■ Aufgabe A ■
Wann und von wem erwarb der Kläger laut dem Urteil seine Kommanditbeteiligung von 75 % an der R. GmbH & Co. KG?
■ Aufgabe B ■
Stimmen die folgenden Aussagen mit dem Urteil überein? (i) Die Revision wurde nicht zugelassen. (ii) Die H. GmbH war am Gesellschaftsvermögen der G. GmbH & Co. KG nicht beteiligt. (iii) Die Söhne des Klägers waren jeweils mit 45 % an der G. GmbH & Co. KG beteiligt.
■ Aufgabe C ■
Kopieren Sie aus dem Urteil wortgetreu den Abschnitt zwischen „DRsp Nr. 2017/775“ und „Kosten des Verfahrens.“, beide eingeschlossen.

■ Bereitgestellter Text ■
|---|

FG Münster - Urteil vom 20.12.2016
8 K 1686/13 GrE
Normen:
GrEStG § 1 Abs. 3 Nr. 1; GrEStG § 16 Abs. 1 Nr. 1;
Fundstellen:
BB 2017, 150
DStRE 2018, 751
ZEV 2017, 297

Voraussetzungen für das Vorliegen eines Rechtsgeschäfts im Sinne des § 1 Abs. 3 Nr. 1 GrEStG

FG Münster, Urteil vom 20.12.2016 - Aktenzeichen 8 K 1686/13 GrE

DRsp Nr. 2017/775

Voraussetzungen für das Vorliegen eines Rechtsgeschäfts im Sinne des § 1 Abs. 3 Nr. 1 GrEStG

Tenor

Die Klage wird abgewiesen.

Der Kläger trägt die Kosten des Verfahrens.

Die Revision wird zugelassen.

Normenkette:

GrEStG § 1 Abs. 3 Nr. 1; GrEStG § 16 Abs. 1 Nr. 1;

Tatbestand

Streitig ist, ob ein Rechtsgeschäft im Sinne des § 1 Abs. 3 Nr. 1 Grunderwerbsteuergesetz (GrEStG) vorliegt.

Anfang 2007 waren die Söhne des Klägers (B. und C. Q.) als Kommanditisten mit jeweils 45 % an der G. GmbH & Co. KG beteiligt. Weiterer Kommanditist war der Kläger mit einem Kommanditanteil von 10 %. Komplementärin war die H. GmbH, deren Alleingesellschafter der Kläger war und die am Gesellschaftsvermögen nicht beteiligt war. Die G. GmbH & Co. KG war ihrerseits mit einem Anteil von 25 % Kommanditistin der R. GmbH & Co. KG, die über Grundbesitz verfügte. Weiterer Kommanditist war der Kläger mit einer Kommanditbeteiligung von 75 %; diese hatte er im Jahr 2003 von ausscheidenden Kommanditisten erworben. Zuvor war er mit einem Anteil von 0,44 % beteiligt, den er auf die G. GmbH & Co. KG übertrug, die bereits 24,56 % der Anteile hielt. Komplementärinnen waren die S.-Gesellschaft mbH und die T.-GmbH, deren Alleingesellschafter der Kläger war und die am Gesellschaftsvermögen nicht beteiligt waren.

|---|

(Quelldaten)
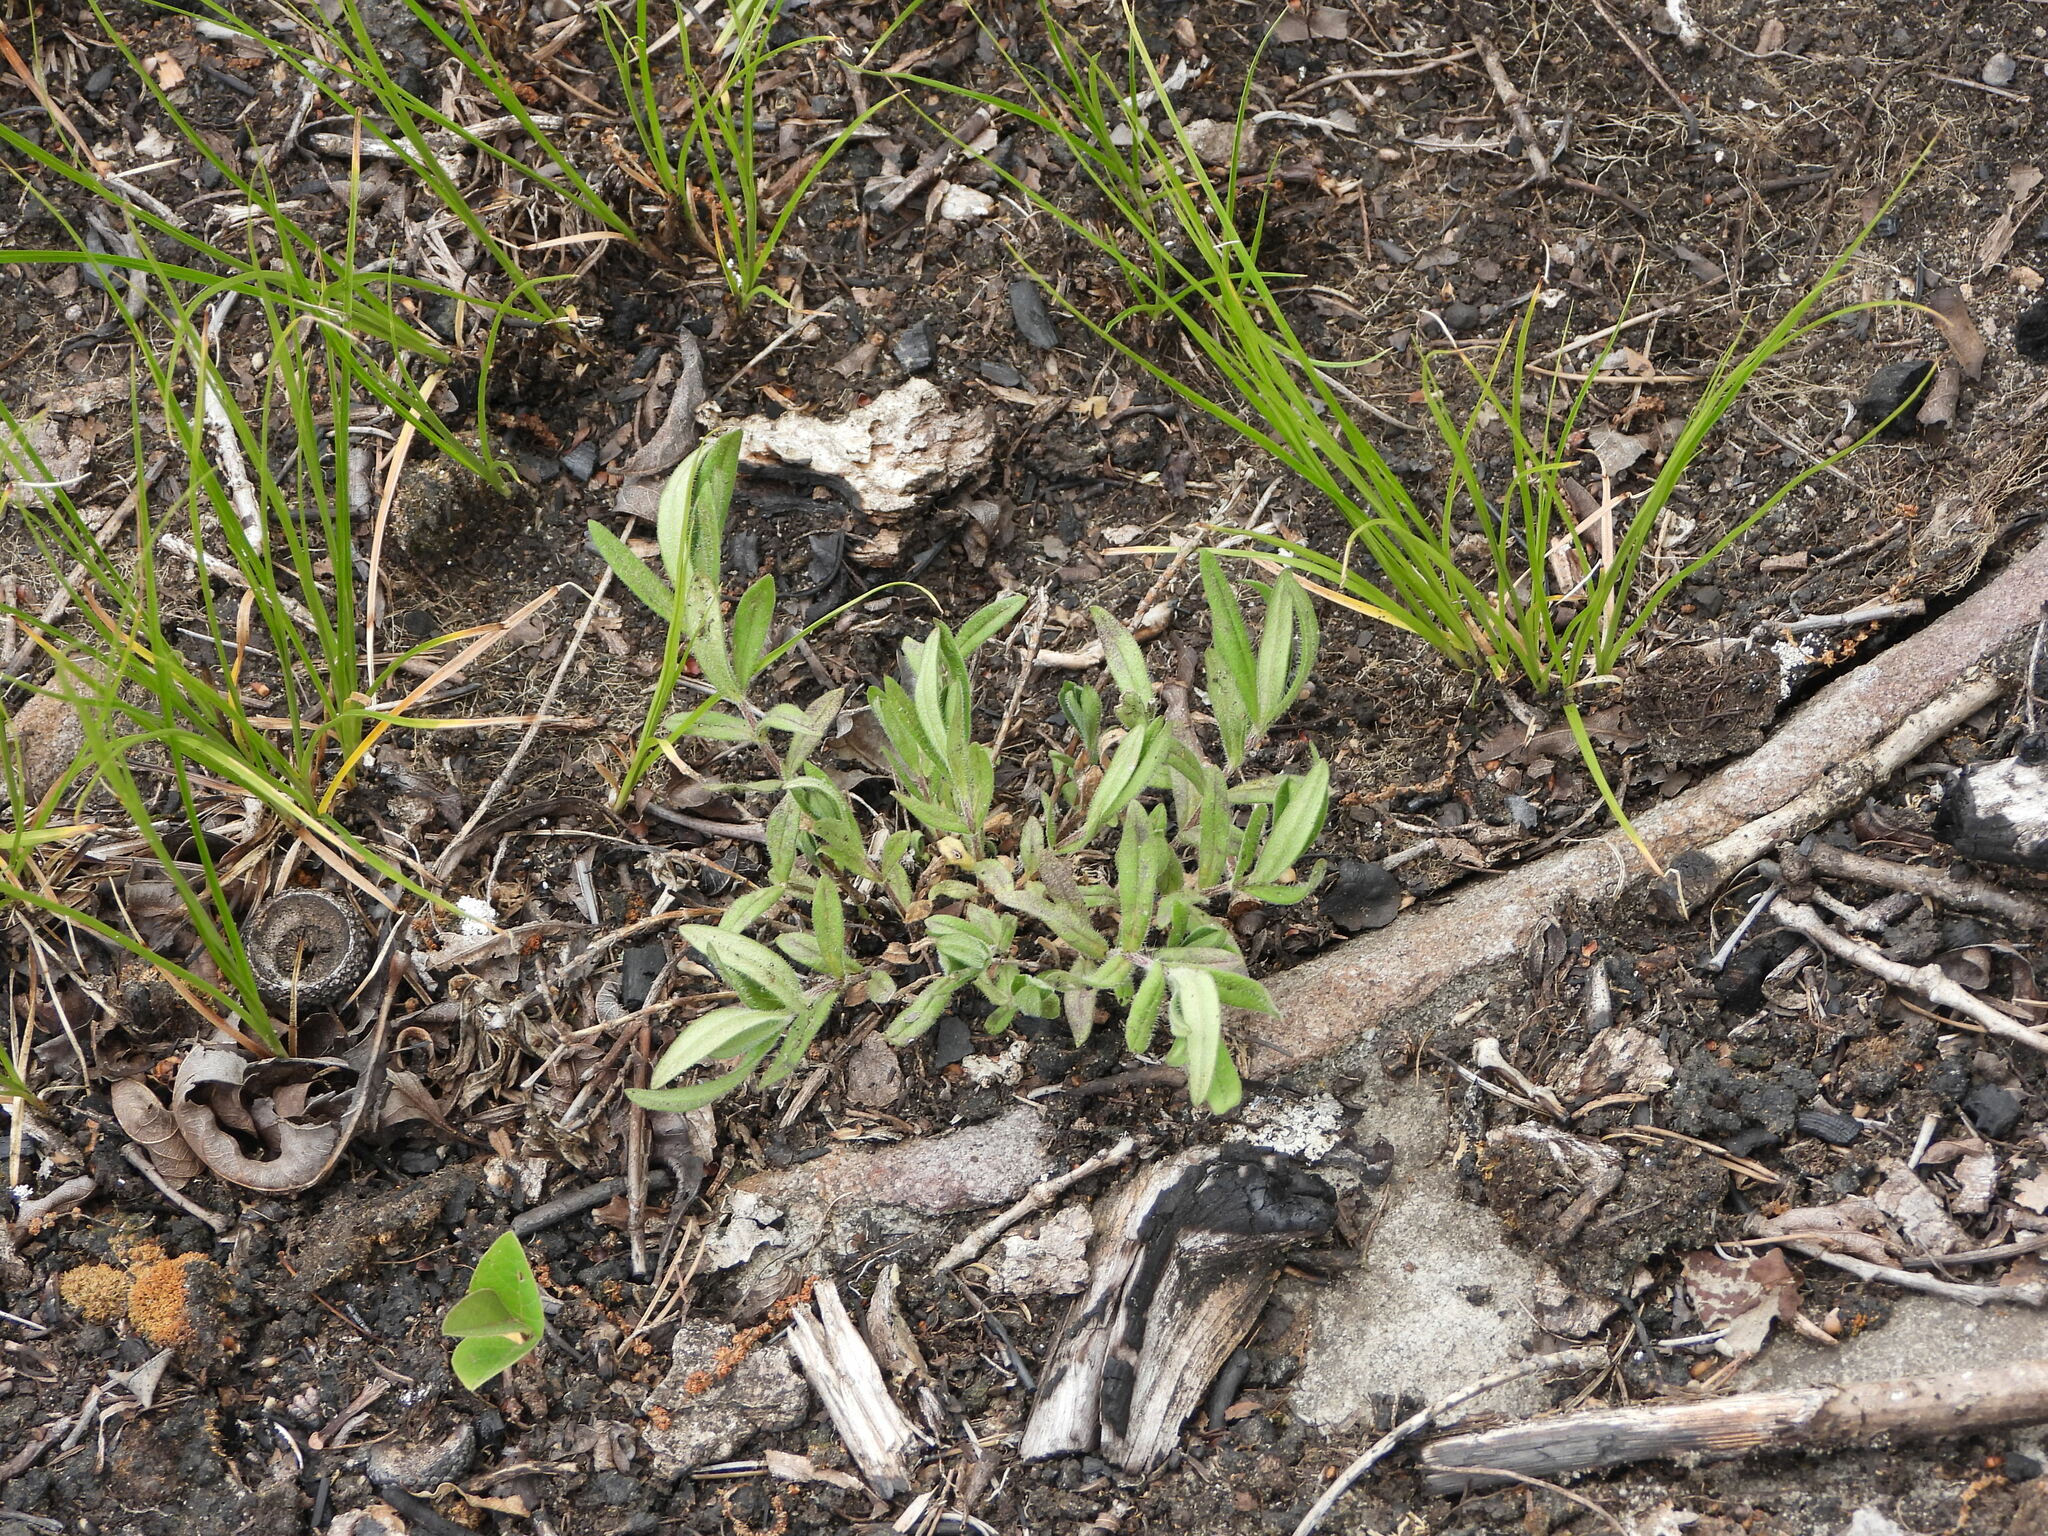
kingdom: Plantae
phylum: Tracheophyta
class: Magnoliopsida
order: Ericales
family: Polemoniaceae
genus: Phlox
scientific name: Phlox amoena
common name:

|---|

■ Ergebnis A ■
Er erwarb sie im Jahr 2003 von ausscheidenden Kommanditisten.

■ Ergebnis B ■
(i) Nein: „Die Revision wird zugelassen.“
(ii) Ja: „Komplementärin war die H. GmbH, deren Alleingesellschafter der Kläger war und die am Gesellschaftsvermögen nicht beteiligt war.“
(iii) Ja: „als Kommanditisten mit jeweils 45 % an der G. GmbH & Co. KG beteiligt“

■ Ergebnis C ■
DRsp Nr. 2017/775

Voraussetzungen für das Vorliegen eines Rechtsgeschäfts im Sinne des § 1 Abs. 3 Nr. 1 GrEStG

Tenor

Die Klage wird abgewiesen.

Der Kläger trägt die Kosten des Verfahrens.